La spesa sanitaria scende al 6,2% del Pil, Italia ultima tra i Paesi del G7
Gimbe, "Servono 36 miliardi in più per raggiungere la media europea"
Nel 2025 la spesa sanitaria pubblica italiana in rapporto al Pil ha subito una flessione, passando dal 6,3% del 2024 al 6,2%. Si tratta di una spesa nettamente inferiore al valore del 7,1% a cui si attesta sia la media Ocse sia quella dei Paesi europei. La distanza da questi ultimi, in termini di spesa pro-capite a parità di potere di acquisto, è stimata in più di 36 miliardi. Sono le conclusioni a cui giunge un'analisi realizzata da Fondazione Gimbe in vista dell'avvio del confronto sulla Legge di Bilancio 2027. "Il sottofinanziamento pubblico della sanità non è più una questione contabile per addetti ai lavori, ma una criticità strutturale che ha indebolito il servizio sanitario nazionale e compromesso l'esigibilità di un diritto fondamentale", commenta il presidente Gimbe Nino Cartabellotta. Nel dettaglio, la rilevazione Gimbe, compiuta su dati Ocse, mostra come la forbice tra l'Italia e gli altri Paesi europei si sia ampliata negli ultimi anni. Nella spesa sanitaria pubblica in rapporto al Pil il nostro Paese si piazza dietro a ben 14 Paesi europei dell'area Ocse e sconta un distacco di quasi 5 punti percentuali dalla Germania (11% Pil) e di circa 3 punti da Francia, Svezia, Regno Unito. Indietro anche nella spesa sanitaria pubblica pro capite. Nel 2025 in Italia è stata pari a 3.952 dollari per cittadino, 909 in meno rispetto alla media Ocse e 1.013 in meno rispetto alla media di Paesi europei. "Nel confronto europeo l'Italia viaggia ormai stabilmente nelle retrovie: davanti a noi ci sono anche Repubblica Ceca, Slovenia, Polonia e Spagna, mentre alle nostre spalle restano solo alcuni Paesi dell'Europa dell'Est e meridionale", dice ancora Cartabellotta. Guardando allo storico, il lavoro Gimbe mostra come il distacco dell'Italia dagli altri Paesi europei abbia cominciato ad allargarsi nel 2011 e da allora non sia stato più ricomposto. "Il gap complessivo sfiora 36,1 miliardi. È questa la voragine scavata da 15 anni di progressiva erosione delle risorse pubbliche, protratta sotto Governi di ogni colore", chiosa Cartabellotta che, in vista dell'avvio della discussione sulla legge di bilancio, invita a "cambiare rotta": "servono risorse adeguate ai bisogni di salute e riforme capaci di tradurle in servizi realmente accessibili, investendo anzitutto sul personale sanitario e sull'erogazione uniforme dei Lea", conclude.

* * *

◆ **Verifica la comprensione**
a: Indica se ciascuna affermazione concorda con il brano sulla spesa sanitaria, rispondendo sì o no e citando le parole del testo che lo stabiliscono: (i) nel 2024 la spesa sanitaria pubblica italiana era pari al 6,3% del Pil; (ii) nel confronto europeo la Spagna si colloca dietro l'Italia; (iii) il distacco dell'Italia dagli altri Paesi europei ha cominciato ad allargarsi nel 2011.
b: Secondo il brano sulla spesa sanitaria, a quanto è ammontata in Italia nel 2025 la spesa sanitaria pubblica pro capite?

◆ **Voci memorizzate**
* * *

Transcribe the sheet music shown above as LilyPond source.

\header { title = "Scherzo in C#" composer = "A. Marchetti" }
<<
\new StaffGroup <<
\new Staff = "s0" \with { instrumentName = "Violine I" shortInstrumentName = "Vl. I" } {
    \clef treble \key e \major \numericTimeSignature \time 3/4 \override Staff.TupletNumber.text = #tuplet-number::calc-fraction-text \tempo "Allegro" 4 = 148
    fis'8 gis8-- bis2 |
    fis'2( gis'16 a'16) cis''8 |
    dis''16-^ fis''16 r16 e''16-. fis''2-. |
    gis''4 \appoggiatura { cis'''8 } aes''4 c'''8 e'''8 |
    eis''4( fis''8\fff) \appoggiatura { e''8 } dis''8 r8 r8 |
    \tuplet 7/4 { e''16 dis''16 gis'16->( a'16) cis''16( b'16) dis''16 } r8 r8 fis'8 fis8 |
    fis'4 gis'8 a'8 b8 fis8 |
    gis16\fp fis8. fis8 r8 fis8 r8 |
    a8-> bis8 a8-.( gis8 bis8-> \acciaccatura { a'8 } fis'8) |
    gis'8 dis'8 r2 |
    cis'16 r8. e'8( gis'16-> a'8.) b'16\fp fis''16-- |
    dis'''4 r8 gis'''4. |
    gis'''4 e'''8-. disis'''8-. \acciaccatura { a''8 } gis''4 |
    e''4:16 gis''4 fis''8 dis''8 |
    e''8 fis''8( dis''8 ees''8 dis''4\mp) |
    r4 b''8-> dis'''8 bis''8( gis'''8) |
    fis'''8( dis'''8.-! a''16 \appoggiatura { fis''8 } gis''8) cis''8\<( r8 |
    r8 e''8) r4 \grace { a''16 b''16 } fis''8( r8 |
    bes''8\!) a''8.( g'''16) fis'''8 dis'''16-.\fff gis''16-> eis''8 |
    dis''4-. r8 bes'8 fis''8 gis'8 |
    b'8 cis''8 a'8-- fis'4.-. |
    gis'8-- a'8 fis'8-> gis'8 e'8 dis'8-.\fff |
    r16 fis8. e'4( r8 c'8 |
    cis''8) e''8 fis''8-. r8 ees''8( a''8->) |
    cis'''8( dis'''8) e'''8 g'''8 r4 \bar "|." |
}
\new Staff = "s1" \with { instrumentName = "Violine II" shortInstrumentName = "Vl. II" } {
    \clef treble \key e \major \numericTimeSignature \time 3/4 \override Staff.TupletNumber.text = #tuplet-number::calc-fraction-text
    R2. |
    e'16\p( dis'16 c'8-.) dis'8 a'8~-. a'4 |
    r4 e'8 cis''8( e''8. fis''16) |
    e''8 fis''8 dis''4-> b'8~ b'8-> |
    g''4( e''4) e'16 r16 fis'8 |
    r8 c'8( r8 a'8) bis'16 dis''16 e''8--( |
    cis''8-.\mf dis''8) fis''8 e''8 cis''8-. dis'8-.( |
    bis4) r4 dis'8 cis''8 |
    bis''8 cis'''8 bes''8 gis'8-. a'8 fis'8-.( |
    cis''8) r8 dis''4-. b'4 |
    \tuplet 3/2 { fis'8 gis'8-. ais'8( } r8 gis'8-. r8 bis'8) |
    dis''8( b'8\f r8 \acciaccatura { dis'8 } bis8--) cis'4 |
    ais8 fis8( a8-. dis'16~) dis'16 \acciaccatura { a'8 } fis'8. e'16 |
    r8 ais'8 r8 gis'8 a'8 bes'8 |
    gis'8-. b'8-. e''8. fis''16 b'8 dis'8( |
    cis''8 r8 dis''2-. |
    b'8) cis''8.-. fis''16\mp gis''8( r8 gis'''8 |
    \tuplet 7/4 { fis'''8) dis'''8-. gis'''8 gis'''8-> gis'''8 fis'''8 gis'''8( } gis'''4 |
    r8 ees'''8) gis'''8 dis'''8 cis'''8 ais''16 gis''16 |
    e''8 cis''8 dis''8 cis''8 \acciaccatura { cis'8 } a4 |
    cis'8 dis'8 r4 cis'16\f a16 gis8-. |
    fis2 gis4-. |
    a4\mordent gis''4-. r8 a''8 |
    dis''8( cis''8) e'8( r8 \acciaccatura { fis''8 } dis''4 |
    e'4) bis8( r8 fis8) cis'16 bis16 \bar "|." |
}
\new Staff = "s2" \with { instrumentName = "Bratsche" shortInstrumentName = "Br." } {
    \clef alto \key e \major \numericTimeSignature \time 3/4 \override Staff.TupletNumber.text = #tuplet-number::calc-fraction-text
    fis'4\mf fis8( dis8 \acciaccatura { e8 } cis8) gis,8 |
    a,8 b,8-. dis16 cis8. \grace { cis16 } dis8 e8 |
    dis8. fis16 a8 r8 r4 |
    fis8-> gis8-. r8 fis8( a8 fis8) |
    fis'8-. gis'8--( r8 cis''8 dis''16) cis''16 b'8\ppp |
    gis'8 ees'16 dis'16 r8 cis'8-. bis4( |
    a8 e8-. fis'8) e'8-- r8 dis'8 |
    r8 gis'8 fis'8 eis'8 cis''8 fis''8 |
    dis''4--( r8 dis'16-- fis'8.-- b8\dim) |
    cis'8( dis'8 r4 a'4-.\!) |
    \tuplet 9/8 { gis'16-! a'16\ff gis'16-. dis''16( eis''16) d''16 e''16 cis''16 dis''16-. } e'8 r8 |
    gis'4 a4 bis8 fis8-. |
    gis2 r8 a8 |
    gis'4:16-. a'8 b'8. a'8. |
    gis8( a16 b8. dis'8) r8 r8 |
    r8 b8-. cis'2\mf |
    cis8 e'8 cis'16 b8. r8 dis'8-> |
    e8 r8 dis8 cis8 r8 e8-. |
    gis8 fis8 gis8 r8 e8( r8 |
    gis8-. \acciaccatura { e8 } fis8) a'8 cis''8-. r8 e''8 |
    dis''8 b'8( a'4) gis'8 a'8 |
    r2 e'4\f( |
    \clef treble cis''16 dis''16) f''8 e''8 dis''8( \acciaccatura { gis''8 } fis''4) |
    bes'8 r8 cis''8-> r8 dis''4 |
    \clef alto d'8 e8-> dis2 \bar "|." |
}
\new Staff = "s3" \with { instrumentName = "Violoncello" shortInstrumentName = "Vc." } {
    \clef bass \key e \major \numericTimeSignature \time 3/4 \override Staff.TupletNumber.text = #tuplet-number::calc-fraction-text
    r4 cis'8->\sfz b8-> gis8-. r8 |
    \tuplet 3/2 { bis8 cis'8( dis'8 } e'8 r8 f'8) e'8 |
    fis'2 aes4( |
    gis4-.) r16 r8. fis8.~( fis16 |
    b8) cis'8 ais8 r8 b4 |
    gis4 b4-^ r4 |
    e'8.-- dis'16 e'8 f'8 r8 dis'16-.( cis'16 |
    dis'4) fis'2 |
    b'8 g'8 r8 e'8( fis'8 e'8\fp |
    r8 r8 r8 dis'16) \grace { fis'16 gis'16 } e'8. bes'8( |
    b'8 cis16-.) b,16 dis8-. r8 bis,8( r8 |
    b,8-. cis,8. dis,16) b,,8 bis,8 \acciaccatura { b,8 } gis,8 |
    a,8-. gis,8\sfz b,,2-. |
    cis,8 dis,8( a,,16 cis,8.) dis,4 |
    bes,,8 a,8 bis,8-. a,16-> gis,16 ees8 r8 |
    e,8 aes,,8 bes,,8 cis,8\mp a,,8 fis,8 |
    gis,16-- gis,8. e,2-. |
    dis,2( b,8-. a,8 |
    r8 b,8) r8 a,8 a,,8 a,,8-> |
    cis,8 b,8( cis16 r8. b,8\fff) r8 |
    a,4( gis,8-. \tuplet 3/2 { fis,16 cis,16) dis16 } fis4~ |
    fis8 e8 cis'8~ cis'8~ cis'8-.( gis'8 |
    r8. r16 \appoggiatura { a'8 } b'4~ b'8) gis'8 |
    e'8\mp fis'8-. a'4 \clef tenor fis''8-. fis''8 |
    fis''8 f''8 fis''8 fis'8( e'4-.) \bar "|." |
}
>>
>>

* * *

◆ **Risposte agli esercizi**
a:
(i) Sì: "passando dal 6,3% del 2024 al 6,2%".
(ii) No: "davanti a noi ci sono anche Repubblica Ceca, Slovenia, Polonia e Spagna".
(iii) Sì: "abbia cominciato ad allargarsi nel 2011".

b: A 3.952 dollari per cittadino.